Chapter 22 | Magnetism 981
 Figure 22.10 Iron filings near (a) a current-carrying coil and (b) a magnet act like tiny compass needles, showing the shape of their fields. Their response to a current-carrying coil and a permanent magnet is seen to be very similar, especially near the ends of the coil and the magnet.
 Making Connections: Compasses
Figure 22.11 Compass needles and a bar magnet.
In Figure 22.11, a series of tiny compass needles are placed in an external magnetic field. These dipoles respond exactly like the iron filings in Figure 22.10. For needles close to one pole of the magnet, the needle is aligned so that the opposite pole of the needle points at the bar magnet. For example, close to the north pole of the bar magnet, the south pole of the compass needle is aligned to be closest to the bar magnet.
As an experimenter moves each compass around, the needle will rotate in such a way as to orient itself with the field of the bar magnet at that location.

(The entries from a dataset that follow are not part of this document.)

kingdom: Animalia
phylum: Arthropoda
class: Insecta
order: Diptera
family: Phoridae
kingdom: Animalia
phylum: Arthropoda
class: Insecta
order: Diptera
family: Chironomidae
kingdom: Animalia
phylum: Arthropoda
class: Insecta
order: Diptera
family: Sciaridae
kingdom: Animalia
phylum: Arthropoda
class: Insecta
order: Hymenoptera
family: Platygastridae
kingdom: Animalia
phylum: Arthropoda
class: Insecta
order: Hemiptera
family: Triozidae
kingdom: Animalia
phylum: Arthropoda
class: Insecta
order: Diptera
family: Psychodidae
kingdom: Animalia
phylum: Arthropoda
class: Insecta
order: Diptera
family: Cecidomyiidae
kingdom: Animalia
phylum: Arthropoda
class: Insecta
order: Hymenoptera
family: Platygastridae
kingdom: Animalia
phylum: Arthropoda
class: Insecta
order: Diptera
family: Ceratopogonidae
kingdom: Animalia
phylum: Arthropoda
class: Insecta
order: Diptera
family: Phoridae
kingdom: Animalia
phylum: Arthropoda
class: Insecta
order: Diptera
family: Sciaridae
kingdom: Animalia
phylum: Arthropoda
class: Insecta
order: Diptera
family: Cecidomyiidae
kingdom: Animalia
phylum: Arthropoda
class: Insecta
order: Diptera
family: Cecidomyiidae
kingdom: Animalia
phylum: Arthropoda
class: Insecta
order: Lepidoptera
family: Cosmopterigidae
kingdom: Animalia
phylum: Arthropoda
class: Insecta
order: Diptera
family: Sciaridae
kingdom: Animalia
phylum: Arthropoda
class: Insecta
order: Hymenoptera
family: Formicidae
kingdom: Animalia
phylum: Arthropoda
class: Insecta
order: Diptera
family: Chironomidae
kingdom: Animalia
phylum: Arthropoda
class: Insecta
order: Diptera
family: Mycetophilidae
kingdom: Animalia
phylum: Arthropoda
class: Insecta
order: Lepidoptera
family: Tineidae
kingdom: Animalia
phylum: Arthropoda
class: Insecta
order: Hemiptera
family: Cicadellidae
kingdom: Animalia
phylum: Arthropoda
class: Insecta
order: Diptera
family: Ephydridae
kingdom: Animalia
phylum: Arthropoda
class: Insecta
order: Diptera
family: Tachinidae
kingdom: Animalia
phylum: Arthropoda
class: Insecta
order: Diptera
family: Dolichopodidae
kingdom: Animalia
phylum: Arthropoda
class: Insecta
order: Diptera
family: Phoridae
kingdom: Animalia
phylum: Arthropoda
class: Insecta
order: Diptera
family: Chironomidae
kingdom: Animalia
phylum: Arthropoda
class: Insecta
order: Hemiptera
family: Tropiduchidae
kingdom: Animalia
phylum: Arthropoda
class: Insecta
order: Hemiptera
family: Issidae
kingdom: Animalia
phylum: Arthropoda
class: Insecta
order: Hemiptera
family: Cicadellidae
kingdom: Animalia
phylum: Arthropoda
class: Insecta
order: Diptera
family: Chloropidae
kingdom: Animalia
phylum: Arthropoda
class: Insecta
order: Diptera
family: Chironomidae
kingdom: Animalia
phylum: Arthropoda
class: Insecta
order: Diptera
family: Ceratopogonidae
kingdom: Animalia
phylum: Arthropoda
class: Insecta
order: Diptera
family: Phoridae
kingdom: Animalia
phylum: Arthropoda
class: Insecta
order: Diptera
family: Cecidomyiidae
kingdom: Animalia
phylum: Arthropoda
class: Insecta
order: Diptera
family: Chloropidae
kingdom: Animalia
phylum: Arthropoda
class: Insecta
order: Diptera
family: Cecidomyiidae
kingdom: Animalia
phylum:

In this way, the magnetic field lines may be mapped out precisely.
The strength of the magnetic field depends on the medium in which the magnetic field exists. Some substances (like iron) respond to external magnetic fields in a way that amplifies the external magnetic field. The magnetic permeability of a substance is a measure of the substance’s ability to support or amplify an already existing external magnetic field. Ferromagnets, in which magnetic domains in the substance align with and amplify an external magnetic field, are examples of objects with high permeability.
  Combining a ferromagnet with an electromagnet can produce particularly strong magnetic effects. (See Figure 22.12.) Whenever strong magnetic effects are needed, such as lifting scrap metal, or in particle accelerators, electromagnets are enhanced by ferromagnetic materials. Limits to how strong the magnets can be made are imposed by coil resistance (it will overheat and melt at sufficiently high current), and so superconducting magnets may be employed. These are still limited, because superconducting properties are destroyed by too great a magnetic field.